Cells in the mammalian neocortex are diverse, and reproducing that diversity with computational models can be challenging. The experimental data collected in the Allen Cell Types Database provide valuable information for understanding the components of the mammalian neocortex. To continue toward that goal, hundreds of biophysically detailed models of single neurons recorded in vitro have also been created. These models were constructed using electrophysiological and morphological data collected from individual neurons.
The models characterize the firing properties of different cell types in the mouse visual cortex and human cortex, and relate them to generalized biophysical mechanisms governing this firing.
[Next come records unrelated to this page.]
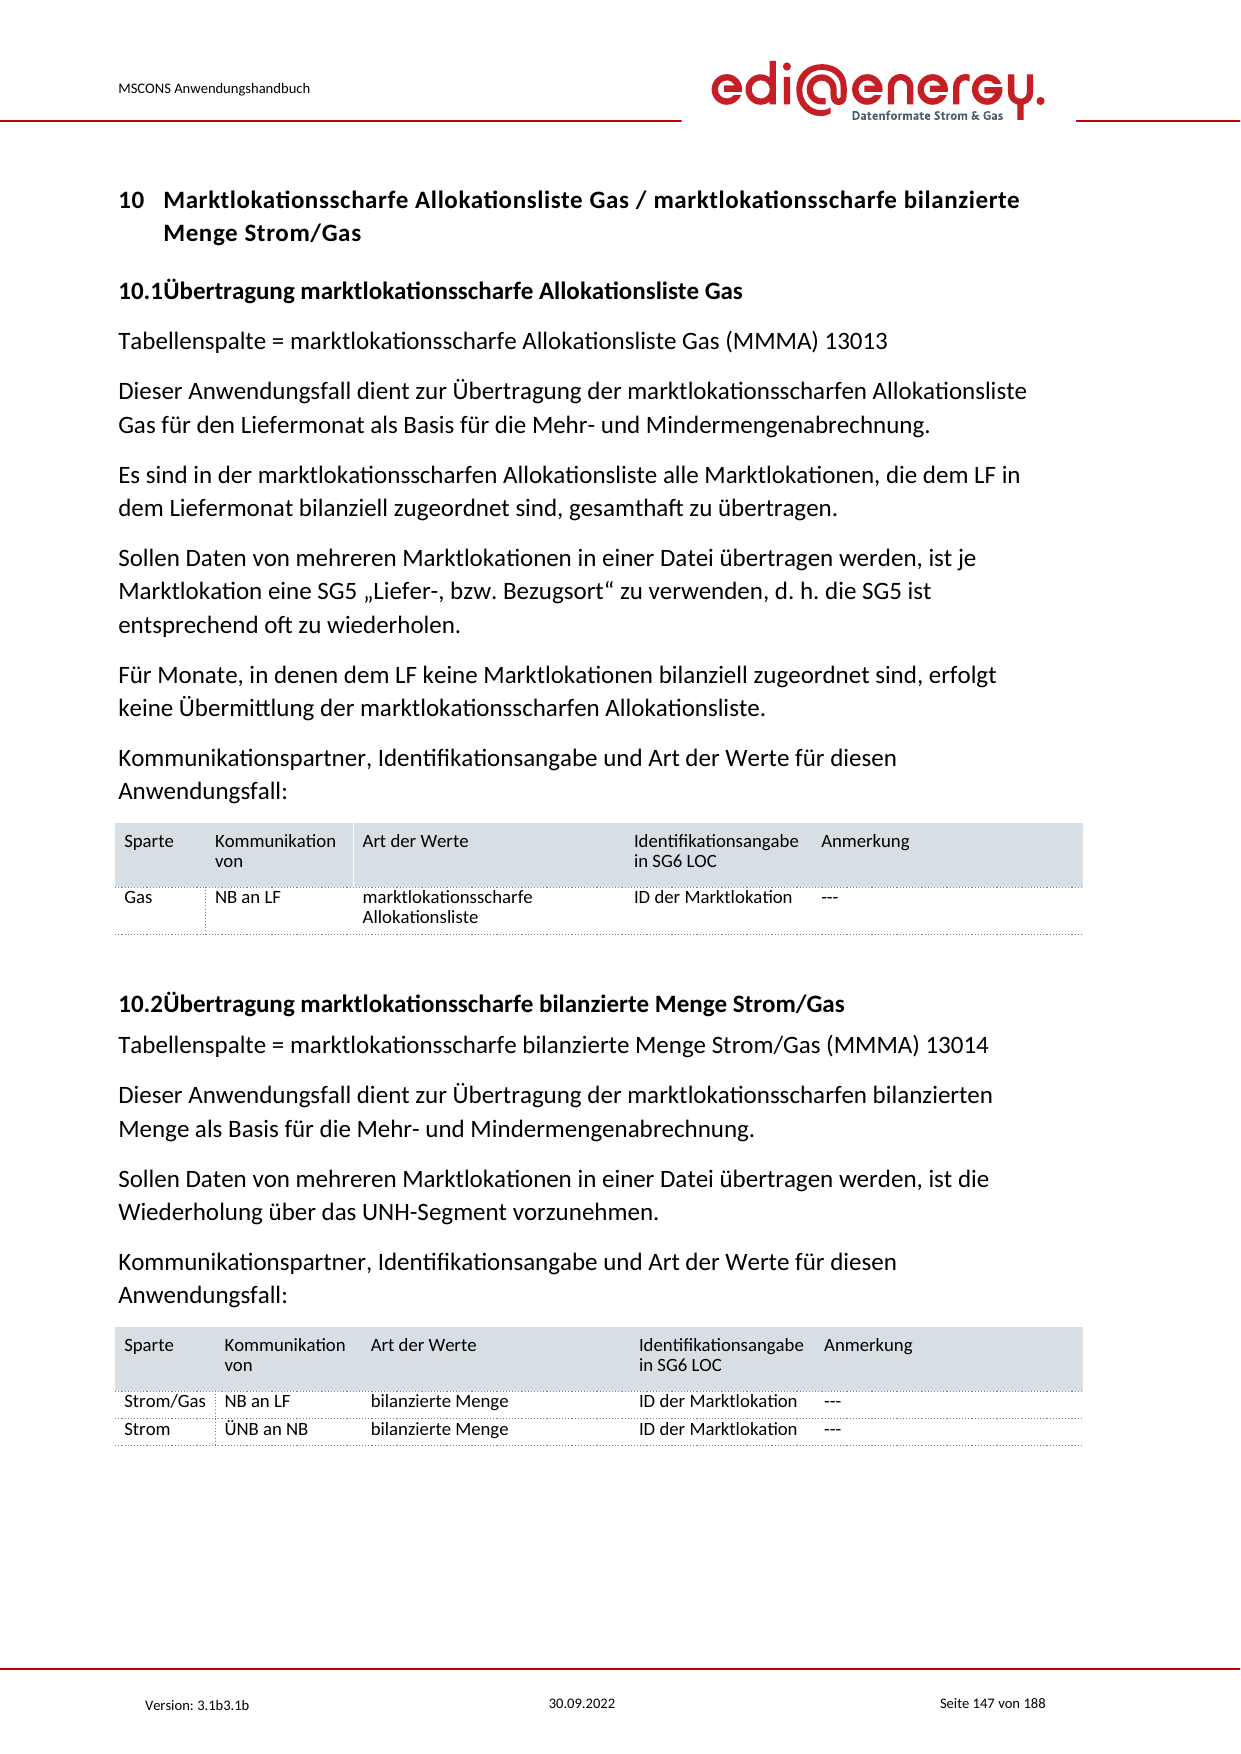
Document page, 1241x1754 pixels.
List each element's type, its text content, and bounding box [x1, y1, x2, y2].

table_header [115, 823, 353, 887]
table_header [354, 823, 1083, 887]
text Dieser Anwendungsfall dient zur Übertragung der marktlokationsscharfen Allokationsliste Gas für den Liefermonat als Basis für die Mehr- und Mindermengenabrechnung. [118, 373, 1045, 439]
subtitle Übertragung marktlokationsscharfe bilanzierte Menge Strom/Gas [118, 985, 1045, 1018]
subtitle Übertragung marktlokationsscharfe Allokationsliste Gas [118, 273, 1045, 306]
text Kommunikationspartner, Identifikationsangabe und Art der Werte für diesen Anwendungsfall: [118, 739, 1045, 806]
Biophysically detailed models may also generalize to different types of input more naturally than more abstract models. The models presented in the Allen Cell Types Database differ from other collections of models in that they are built from data obtained in a highly standardized way and are presented alongside the original experimental data upon which they are based.
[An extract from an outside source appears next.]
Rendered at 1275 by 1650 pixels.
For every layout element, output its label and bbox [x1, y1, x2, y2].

The biophysically detailed models were fit with multiple channels placed at the cell soma, using data from individual neurons in the Allen Cell Types Database. Measurements from reconstructed cell morphology are used, ionic conductances are placed at the soma, and the conductance densities are optimized using a genetic algorithm to train the models to the experimentally-measured responses to step currents of a single amplitude. The model is tested in NEURON by applying all the other stimuli applied to the experimental cell being modeled.
The models are viewable alongside experimental data in the Allen Cell Types Database. Select data with models by filtering for 'Perisomatic Biophysical Model,' and access data and models for individual cells in the Cell Results panels. The Electrophysiology Summary displays experimental and modeled data, which can also be downloaded. Code to run the models is provided through the AllenSDK. The optimization code is available on GitHub.